Liputan6.com, Jakarta Kronologi munculnya penyakit antraks di Gunungkidul, DI Yogyakarta bermula ketika warga menyembelih sapi dan kambing yang sudah mati.
Hewan-hewan yang ternyata terinfeksi antraks itu disembelih dan dibagikan kepada warga untuk dikonsumsi. Ada pula daging yang sempat dijual.
Baca Juga
Alhasil, ada tiga orang yang mengalami keluhan serius karena terinfeksi antraks. Dalam hitungan hari, pasien kemudian meninggal dunia.
Advertisement
Berkaca pada kasus antraks tersebut, Direktur Kesehatan Masyarakat Veteriner (Kesmavet) Direktorat Jenderal Peternakan dan Kesehatan Hewan Kementerian Pertanian (Kementan), drh Syamsul Ma'arif mengingatkan soal pentingnya sosialisasi penyakit antraks.
Sosialisasi Antraks Penting
Sebab, tak dapat dimungkiri, masih banyak masyarakat yang tidak tahu maupun menganggap remeh berbagai penyakit zoonosis seperti antraks.
"Kita membuat aturan banyak sekali. Tapi kelihatannya masyarakat menganggap bahwa itu (penyakit zoonosis seperti antraks) adalah hal-hal biasa yang bisa diobati," ujar Syamsul dalam konferensi pers bersama Kemenkes RI ditulis Jumat, (7/7/2023).
"Bahkan, kalau saya lihat di tempat-tempat yang ada antraks, tangan kanannya makan daging, tangan kiri minum antibiotik. Ini kenapa kita butuh sosialisasi yang melibatkan partisipasi masyarakat," sambungnya.
Seperti diketahui, selain tiga orang yang meninggal dunia, data milik Kementerian Kesehatan (Kemenkes) RI juga menyatakan ada 93 orang lainnya yang dinyatakan positif antraks.
Dari 93 orang, tidak semuanya menjalani perawatan di rumah sakit. Ada yang tidak dirawat, dan ada pula yang sudah dinyatakan sembuh.
Banyak Daerah yang Merahasiakan Penyakit Berbahaya
Lebih lanjut Syamsul mengungkapkan bahwa selama ini masih banyak daerah yang secara sengaja merahasiakan penyakit berbahaya. Termasuk penyakit zoonosis seperti antraks ini.

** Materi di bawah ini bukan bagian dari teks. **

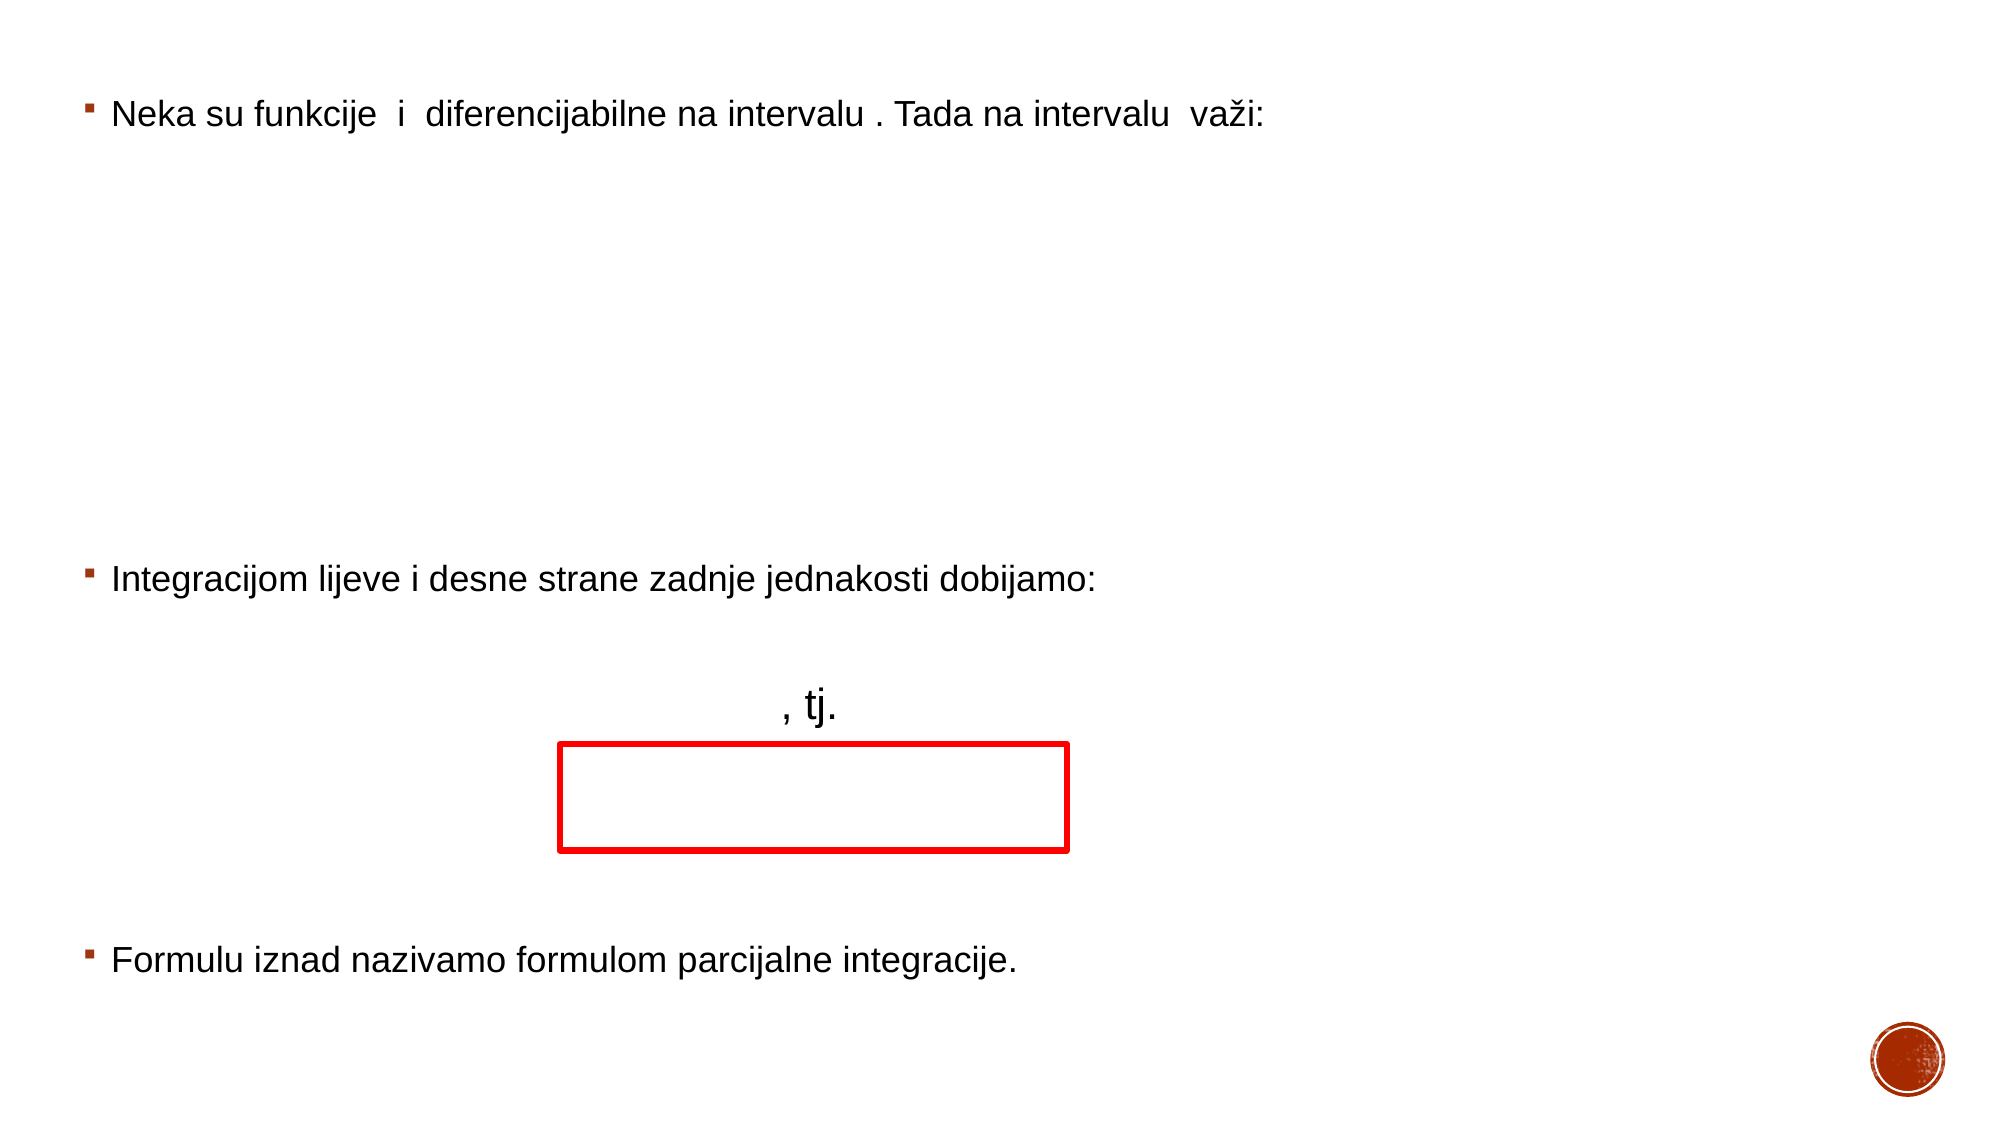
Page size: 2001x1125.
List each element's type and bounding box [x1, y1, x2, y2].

text_box [559, 743, 1068, 851]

"Beberapa daerah banyak yang selalu merahasiakan penyakit-penyakit yang berbahaya. Padahal dalam aturan hukum undang-undang itu sudah dijelaskan bahwa itu tidak boleh," kata Syamsul.
"Itu semua (penyakit zoonosis) harus dilaporkan. Kepada siapa? Kepada pemerintah, pemerintah daerah. Yang kita khawatirkan juga malah pemerintah daerah yang menghalang-halangi untuk tidak disebarluaskan," sambungnya.
Advertisement
Ada Sanksi Hukum Bila Rahasiakan Penyakit
Syamsul menjelaskan, dari pihak Kementan pun bahkan sudah punya sanksi hukum dan sanksi administratif untuk penyakit zoonosis.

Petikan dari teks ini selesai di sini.